### DATASET EXCERPT
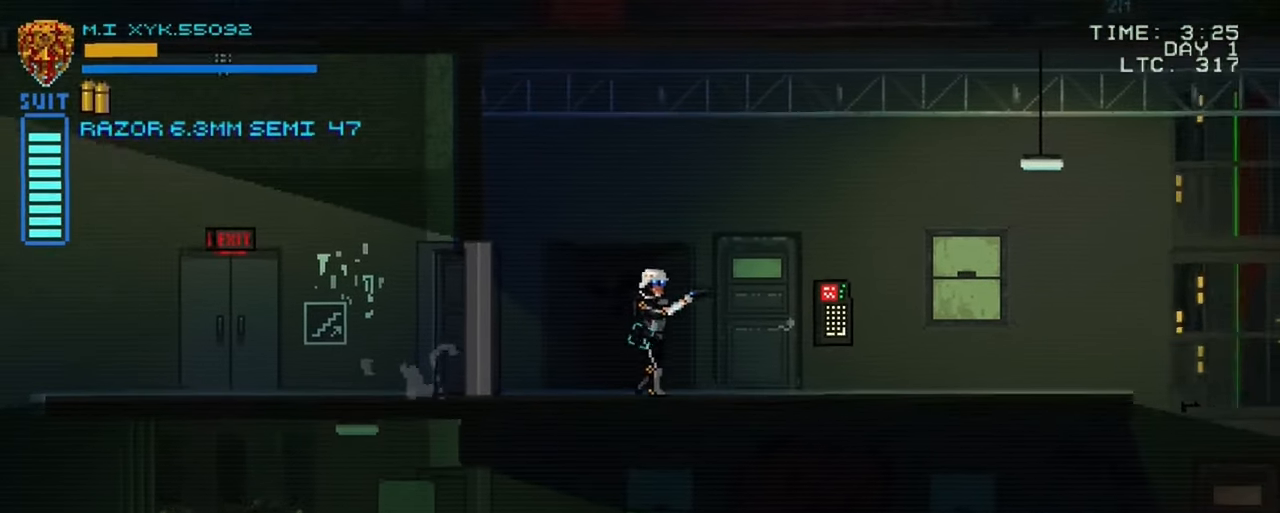
{"buttons": [], "left_stick": "right", "right_stick": "center", "events": []}
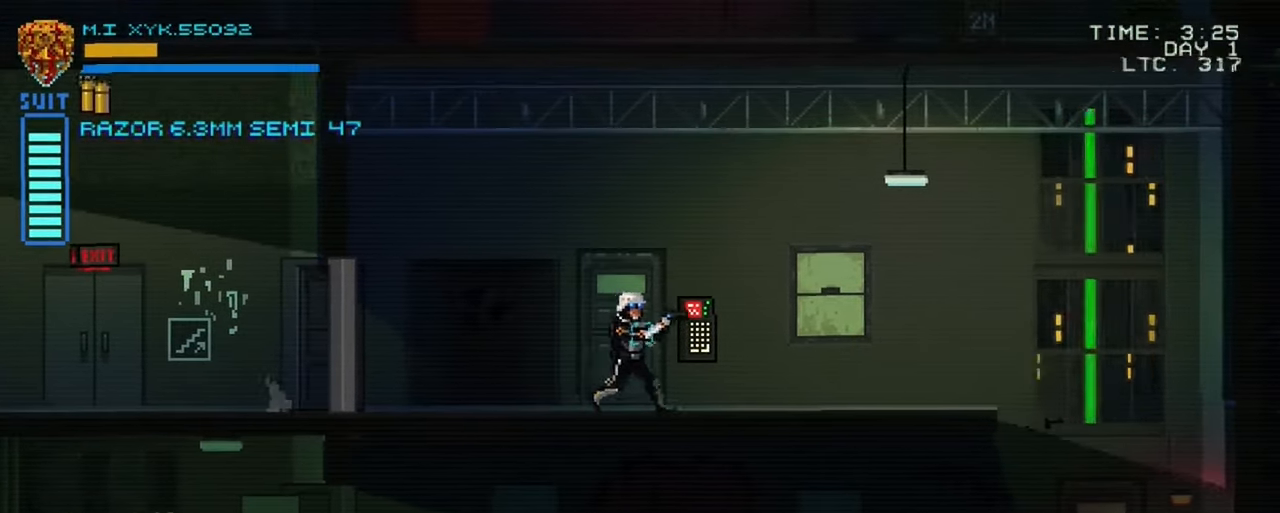
{"buttons": ["X"], "left_stick": "center", "right_stick": "center", "events": [[300, "left_stick", "center"], [333, "X", "down"]]}
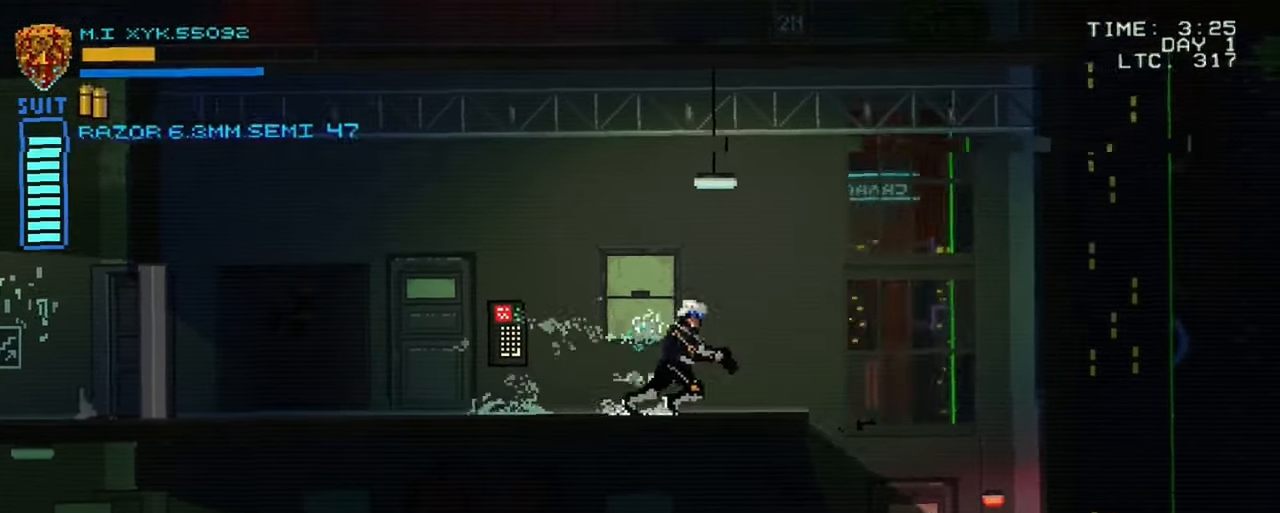
{"buttons": ["X"], "left_stick": "left", "right_stick": "center", "events": [[100, "X", "up"], [200, "left_stick", "left"], [433, "X", "down"]]}
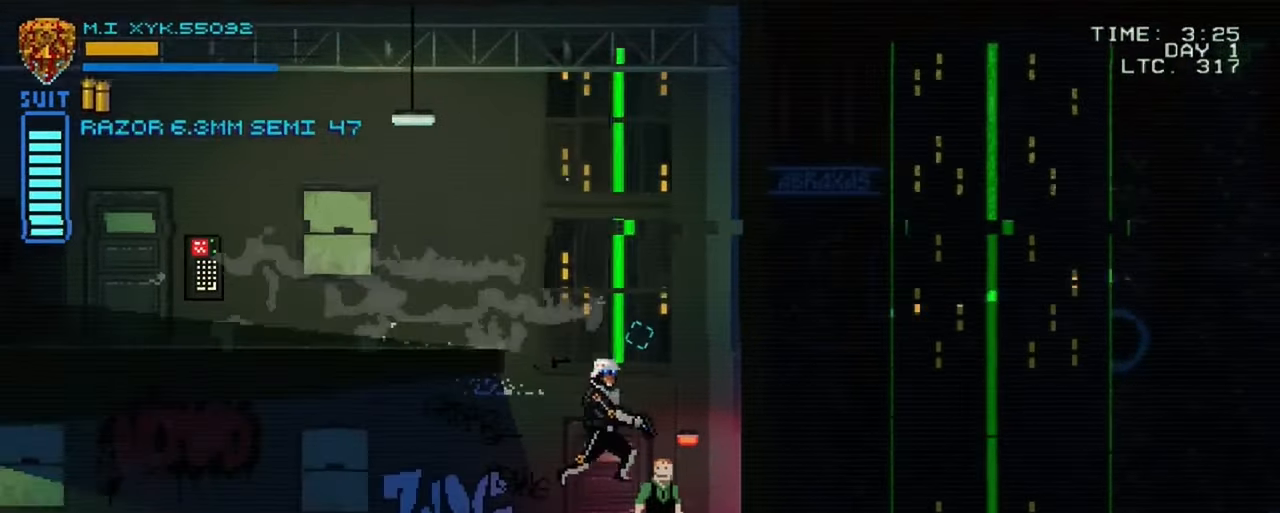
{"buttons": [], "left_stick": "left", "right_stick": "center", "events": [[217, "X", "up"], [233, "left_stick", "center"], [483, "left_stick", "left"]]}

### EXERCISE REQUIREMENTS
Give the data again exactly as it appears, but without any images.

### ANSWER BOX
{"buttons": [], "left_stick": "right", "right_stick": "center", "events": []}
{"buttons": ["X"], "left_stick": "center", "right_stick": "center", "events": [[300, "left_stick", "center"], [333, "X", "down"]]}
{"buttons": ["X"], "left_stick": "left", "right_stick": "center", "events": [[100, "X", "up"], [200, "left_stick", "left"], [433, "X", "down"]]}
{"buttons": [], "left_stick": "left", "right_stick": "center", "events": [[217, "X", "up"], [233, "left_stick", "center"], [483, "left_stick", "left"]]}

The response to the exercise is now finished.